# [BRIEF]
Using the trail journal entry below, list every food item the writer ordered for breakfast.

# [PASSAGE FOR REVIEW]
We wake up at Deadman Campground under a huge cedar tree – slept well, but woke up hungry. Jon was so tired the night before he put on two right shoes, one of them mine, to use the bathroom. I reapplied Jon’s KT tape, packed up and headed down to Kennedy Meadows for breakfast around 7:30. Only one table occupied so far, the normally bustling cafe was very quiet. The local dogs in the adjacent lobby looked at us, but obediently did not enter the cafe. I ordered biscuits and gravy, 2 eggs, 1 pancake and ham. I’d been craving biscuits for the last 200 miles or so. Jon got 2 pancakes, 3 eggs and sausage. Coffee was excellent, not too strong or weak, just right. The food at KM has been really good, and affordable. I feel rejuvenated from our last 3 meals here.

Data items
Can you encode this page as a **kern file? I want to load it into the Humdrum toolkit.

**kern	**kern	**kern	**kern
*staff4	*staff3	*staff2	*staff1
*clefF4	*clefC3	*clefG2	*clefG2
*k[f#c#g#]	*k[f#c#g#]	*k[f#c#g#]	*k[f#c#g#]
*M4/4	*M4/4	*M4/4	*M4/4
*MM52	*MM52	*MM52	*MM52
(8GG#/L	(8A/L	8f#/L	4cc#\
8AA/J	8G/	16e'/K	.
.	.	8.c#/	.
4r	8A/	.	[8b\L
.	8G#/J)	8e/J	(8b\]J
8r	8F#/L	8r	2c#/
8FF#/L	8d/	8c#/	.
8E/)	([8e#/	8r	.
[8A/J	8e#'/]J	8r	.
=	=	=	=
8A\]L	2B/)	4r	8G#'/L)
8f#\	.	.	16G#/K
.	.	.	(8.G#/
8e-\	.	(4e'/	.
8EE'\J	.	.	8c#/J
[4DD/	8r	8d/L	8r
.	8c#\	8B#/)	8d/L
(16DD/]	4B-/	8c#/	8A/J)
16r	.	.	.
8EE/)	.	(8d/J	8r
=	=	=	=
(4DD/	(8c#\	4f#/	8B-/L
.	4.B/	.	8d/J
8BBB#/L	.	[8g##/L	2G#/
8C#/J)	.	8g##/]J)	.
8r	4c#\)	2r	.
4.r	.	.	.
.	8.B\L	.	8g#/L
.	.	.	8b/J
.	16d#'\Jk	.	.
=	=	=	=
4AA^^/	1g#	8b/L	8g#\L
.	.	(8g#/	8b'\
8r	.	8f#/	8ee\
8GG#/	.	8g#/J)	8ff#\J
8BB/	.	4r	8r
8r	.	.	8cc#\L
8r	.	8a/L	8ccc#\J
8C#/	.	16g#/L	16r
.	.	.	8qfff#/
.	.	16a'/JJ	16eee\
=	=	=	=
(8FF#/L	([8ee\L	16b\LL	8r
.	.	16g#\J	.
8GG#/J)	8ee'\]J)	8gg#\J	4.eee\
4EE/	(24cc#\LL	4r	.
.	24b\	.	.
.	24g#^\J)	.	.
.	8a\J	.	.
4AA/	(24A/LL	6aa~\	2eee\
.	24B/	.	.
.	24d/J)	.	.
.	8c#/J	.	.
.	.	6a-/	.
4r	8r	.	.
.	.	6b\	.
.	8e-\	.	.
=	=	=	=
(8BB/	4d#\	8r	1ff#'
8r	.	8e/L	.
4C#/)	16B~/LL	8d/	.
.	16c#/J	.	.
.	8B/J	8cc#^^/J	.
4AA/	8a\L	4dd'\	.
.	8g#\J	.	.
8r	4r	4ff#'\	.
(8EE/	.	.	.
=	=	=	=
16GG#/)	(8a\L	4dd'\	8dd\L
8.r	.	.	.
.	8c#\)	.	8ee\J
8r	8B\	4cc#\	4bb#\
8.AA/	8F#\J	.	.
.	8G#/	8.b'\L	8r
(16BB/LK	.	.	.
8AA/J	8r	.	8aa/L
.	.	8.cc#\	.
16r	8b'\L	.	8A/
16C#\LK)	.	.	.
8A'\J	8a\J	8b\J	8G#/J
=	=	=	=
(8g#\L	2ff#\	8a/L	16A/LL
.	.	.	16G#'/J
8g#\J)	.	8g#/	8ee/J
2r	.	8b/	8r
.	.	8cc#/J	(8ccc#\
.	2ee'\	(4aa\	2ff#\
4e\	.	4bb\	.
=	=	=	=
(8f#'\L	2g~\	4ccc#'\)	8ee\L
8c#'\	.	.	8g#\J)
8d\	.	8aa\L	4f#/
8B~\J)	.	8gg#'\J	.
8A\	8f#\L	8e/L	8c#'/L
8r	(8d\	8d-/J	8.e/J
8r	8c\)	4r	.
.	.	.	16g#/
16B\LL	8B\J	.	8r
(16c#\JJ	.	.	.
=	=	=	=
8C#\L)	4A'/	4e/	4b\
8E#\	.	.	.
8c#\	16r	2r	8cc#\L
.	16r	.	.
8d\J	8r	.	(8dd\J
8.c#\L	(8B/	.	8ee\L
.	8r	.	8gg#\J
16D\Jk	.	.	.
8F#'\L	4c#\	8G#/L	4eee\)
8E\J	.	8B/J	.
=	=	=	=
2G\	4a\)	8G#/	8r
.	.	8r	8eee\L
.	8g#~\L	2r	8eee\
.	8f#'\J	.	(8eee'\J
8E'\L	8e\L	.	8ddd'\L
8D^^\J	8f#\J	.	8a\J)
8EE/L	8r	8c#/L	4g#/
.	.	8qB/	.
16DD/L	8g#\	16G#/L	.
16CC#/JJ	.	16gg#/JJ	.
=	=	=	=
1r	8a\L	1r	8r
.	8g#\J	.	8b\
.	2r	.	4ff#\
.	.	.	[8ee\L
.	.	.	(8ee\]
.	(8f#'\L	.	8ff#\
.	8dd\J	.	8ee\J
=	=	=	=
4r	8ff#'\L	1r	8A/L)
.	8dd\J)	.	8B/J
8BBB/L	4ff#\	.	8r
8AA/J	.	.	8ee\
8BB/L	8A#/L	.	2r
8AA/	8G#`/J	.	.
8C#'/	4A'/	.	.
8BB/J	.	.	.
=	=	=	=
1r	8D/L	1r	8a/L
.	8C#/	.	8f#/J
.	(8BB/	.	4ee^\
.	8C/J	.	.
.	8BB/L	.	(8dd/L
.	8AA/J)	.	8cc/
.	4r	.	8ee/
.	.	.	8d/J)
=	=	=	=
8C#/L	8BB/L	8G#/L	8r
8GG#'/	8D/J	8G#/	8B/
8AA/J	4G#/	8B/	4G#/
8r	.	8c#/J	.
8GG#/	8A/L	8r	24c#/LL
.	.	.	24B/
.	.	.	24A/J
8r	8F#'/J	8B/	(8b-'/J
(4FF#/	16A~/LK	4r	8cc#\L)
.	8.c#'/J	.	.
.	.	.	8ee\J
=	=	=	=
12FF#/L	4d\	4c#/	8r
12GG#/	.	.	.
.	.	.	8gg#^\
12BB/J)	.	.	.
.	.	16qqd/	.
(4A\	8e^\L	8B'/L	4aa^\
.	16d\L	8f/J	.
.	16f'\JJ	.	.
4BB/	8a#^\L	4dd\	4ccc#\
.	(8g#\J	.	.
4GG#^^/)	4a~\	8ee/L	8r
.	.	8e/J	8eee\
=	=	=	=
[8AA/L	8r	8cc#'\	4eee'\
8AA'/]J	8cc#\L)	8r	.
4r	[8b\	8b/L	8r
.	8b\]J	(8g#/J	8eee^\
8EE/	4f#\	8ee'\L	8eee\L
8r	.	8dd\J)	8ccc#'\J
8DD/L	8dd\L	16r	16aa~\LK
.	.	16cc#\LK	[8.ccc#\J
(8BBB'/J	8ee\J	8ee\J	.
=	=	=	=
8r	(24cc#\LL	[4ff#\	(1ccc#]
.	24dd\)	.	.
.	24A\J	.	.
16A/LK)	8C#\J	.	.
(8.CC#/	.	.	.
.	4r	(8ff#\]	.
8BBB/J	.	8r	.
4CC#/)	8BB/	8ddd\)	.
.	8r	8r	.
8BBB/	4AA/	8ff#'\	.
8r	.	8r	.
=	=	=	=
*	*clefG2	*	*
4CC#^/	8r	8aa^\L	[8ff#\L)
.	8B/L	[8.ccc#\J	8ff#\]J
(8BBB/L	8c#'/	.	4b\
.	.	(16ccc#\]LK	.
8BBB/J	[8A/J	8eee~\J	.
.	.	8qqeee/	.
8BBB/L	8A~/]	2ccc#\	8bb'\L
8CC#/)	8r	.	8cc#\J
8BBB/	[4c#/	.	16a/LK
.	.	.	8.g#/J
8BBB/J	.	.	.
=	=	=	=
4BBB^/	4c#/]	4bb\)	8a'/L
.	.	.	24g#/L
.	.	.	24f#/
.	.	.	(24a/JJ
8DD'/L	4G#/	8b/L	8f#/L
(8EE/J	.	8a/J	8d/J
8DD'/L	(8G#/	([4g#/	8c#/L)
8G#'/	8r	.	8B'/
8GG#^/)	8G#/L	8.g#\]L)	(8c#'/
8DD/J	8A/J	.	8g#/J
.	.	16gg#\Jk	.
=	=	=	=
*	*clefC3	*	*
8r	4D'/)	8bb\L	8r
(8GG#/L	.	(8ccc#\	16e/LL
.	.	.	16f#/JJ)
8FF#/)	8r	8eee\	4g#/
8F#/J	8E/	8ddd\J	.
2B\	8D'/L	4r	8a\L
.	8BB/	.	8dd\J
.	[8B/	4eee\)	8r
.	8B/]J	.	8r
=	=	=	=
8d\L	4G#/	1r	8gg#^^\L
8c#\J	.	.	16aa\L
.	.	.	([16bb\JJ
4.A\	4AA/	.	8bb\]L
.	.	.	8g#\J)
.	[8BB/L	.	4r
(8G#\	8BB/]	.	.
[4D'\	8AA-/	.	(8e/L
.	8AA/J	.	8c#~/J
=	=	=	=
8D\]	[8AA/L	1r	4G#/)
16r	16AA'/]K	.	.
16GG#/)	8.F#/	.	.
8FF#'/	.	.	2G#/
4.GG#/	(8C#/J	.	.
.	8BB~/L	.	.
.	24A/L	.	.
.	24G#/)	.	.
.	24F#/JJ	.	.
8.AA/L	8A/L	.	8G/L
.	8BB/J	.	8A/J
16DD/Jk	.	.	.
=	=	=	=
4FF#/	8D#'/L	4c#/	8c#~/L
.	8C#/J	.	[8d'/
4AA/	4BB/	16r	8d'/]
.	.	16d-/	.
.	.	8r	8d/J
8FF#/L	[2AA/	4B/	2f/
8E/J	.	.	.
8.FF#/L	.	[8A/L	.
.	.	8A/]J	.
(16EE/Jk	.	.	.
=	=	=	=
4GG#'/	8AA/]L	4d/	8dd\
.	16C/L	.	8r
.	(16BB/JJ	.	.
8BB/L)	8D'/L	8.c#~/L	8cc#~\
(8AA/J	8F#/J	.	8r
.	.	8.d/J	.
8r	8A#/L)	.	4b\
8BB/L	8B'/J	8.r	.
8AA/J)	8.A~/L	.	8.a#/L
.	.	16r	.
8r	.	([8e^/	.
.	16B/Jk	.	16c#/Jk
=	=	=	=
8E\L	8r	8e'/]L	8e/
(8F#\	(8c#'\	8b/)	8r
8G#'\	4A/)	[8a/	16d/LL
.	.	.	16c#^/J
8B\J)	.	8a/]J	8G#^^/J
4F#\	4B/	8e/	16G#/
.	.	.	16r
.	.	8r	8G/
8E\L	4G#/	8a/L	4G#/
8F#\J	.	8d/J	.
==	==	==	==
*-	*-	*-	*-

# [RESPONSE AREA]
- Biscuits and gravy
- 2 eggs
- 1 pancake
- Ham